The new rules went into effect on Tuesday, although the city has established a 10-day grace period for registration, said City Clerk Maureen Feeney. Those who do not register could face a fine of up to $300, according to a city ordinance that was passed last year.
The ordinance, which had been years in the making, had been a compromise between Mayor Martin J. Walsh and city councilors amid concerns that the city had no mechanism to regulate lobbyists in City Hall. Previously, the sole requirement was for anyone doing business with the City Council to file a letter with the clerk’s office, but the ordinance was not enforced, and was rarely followed.
The new regulations are intended to make public those who have been advocating for policy changes, especially at a time when the city has been regulating burgeoning industries, such as cannabis businesses, short-term rentals like Airbnb, and ride-hailing companies like Uber and Lyft.
Walsh first proposed city lobbying regulations in 2016 following a Globe story that chronicled the close access that a Somerville lawyer, Sean T. O’Donovan — the former law partner of city corporation counsel Eugene L. O’Flaherty — had to administration members to pitch products sold by companies he represented. Walsh dismissed the notion that O’Donovan had any special access, though he said he was open to reforms.
The mayor’s proposal, which required state approval because it carried fines of up to $10,000 and the possibility of criminal prosecution, languished for two years. In the meantime, the council offered its own ordinance that did not require state approval but with smaller fines.
By Wednesday morning, several lobbyists had already registered with the clerk’s office, including the firms Serlin Haley, New Boston Strategies, and ML Strategies, whose team includes former Suffolk district attorney Daniel F. Conley, and former governor William F. Weld, a Republican candidate for president.
In addition to registering, lobbyists must also file quarterly reporters detailing their work.
“This type of transparency is fundamental to the city’s ability to require consistency and be held accountable by residents,” said Councilor Michelle Wu, who pushed for the council’s ordinance. “There are many decisions, big and small, where we owe it to residents to be fully transparent about who has a seat at the table and who is trying to influence that decision.”

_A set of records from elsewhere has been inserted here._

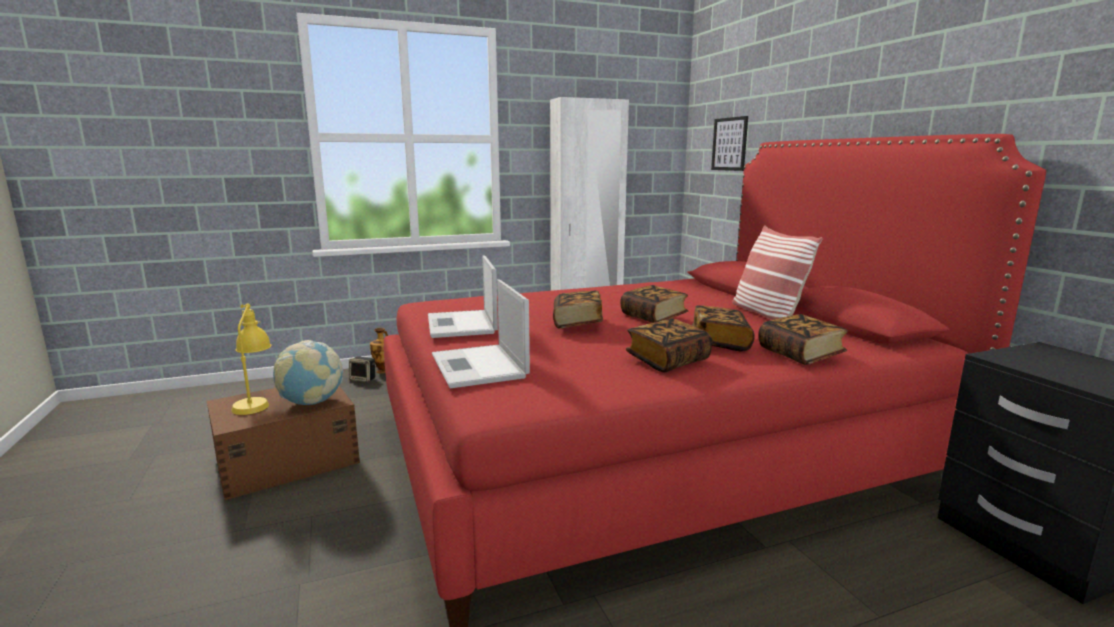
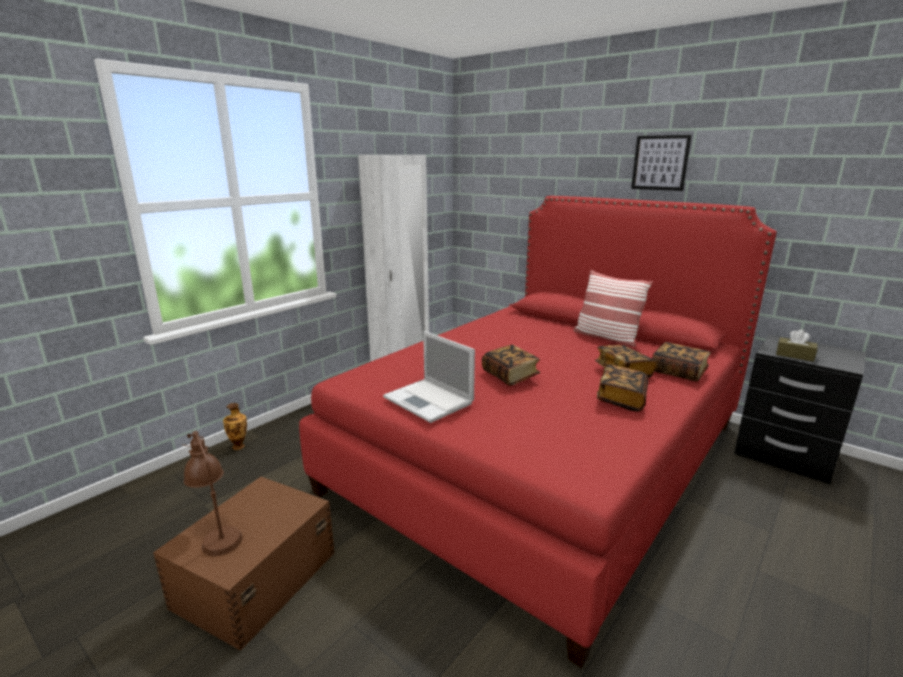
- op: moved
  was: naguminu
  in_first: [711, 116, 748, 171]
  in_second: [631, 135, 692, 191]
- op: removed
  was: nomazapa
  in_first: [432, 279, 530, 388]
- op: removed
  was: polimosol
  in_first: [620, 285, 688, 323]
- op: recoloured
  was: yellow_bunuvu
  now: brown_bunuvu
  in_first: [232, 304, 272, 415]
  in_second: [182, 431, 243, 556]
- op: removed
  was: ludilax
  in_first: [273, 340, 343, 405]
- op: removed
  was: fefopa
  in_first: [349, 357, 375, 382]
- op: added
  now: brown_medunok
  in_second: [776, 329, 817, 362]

Walsh said in a statement that, “After years of effort and negotiations from when I first filed these reforms, I am proud that the City Council has worked with my administration to pass an ordinance creating a system that brings transparency and accountability to municipal lobbying for the first time.
“This ordinance will help the City of Boston continue to meet the high expectations of transparency and accountability that Boston’s residents expect and deserve,” Walsh said.
Under the ordinance, the city will set up a five-member commission, with representatives from the mayor’s office, the City Council president, and the city clerk’s office. Walsh said earlier this week that his three appointees are: Stephanie Everett of Mattapan; Sammy Nabulsi of Roxbury; and Vivien Li, former president of the Boston Harbor Association. City Council President Andrea Campbell’s office said that she will likely serve on the commission.
The commission would be charged with reviewing an individual or entity’s work with the city, determining whether that work would be subject to the new law, and whether to hand out penalties, Feeney said.
Feeney said Tuesday that her office was communicating the new requirements to lobbyists who had inquired about the process. She said an online portal system the city set up is similar to the one used by the state.
“We’ve worked to make this as clear as it can be,” Feeney said, encouraging anyone with questions to put them in writing in her office.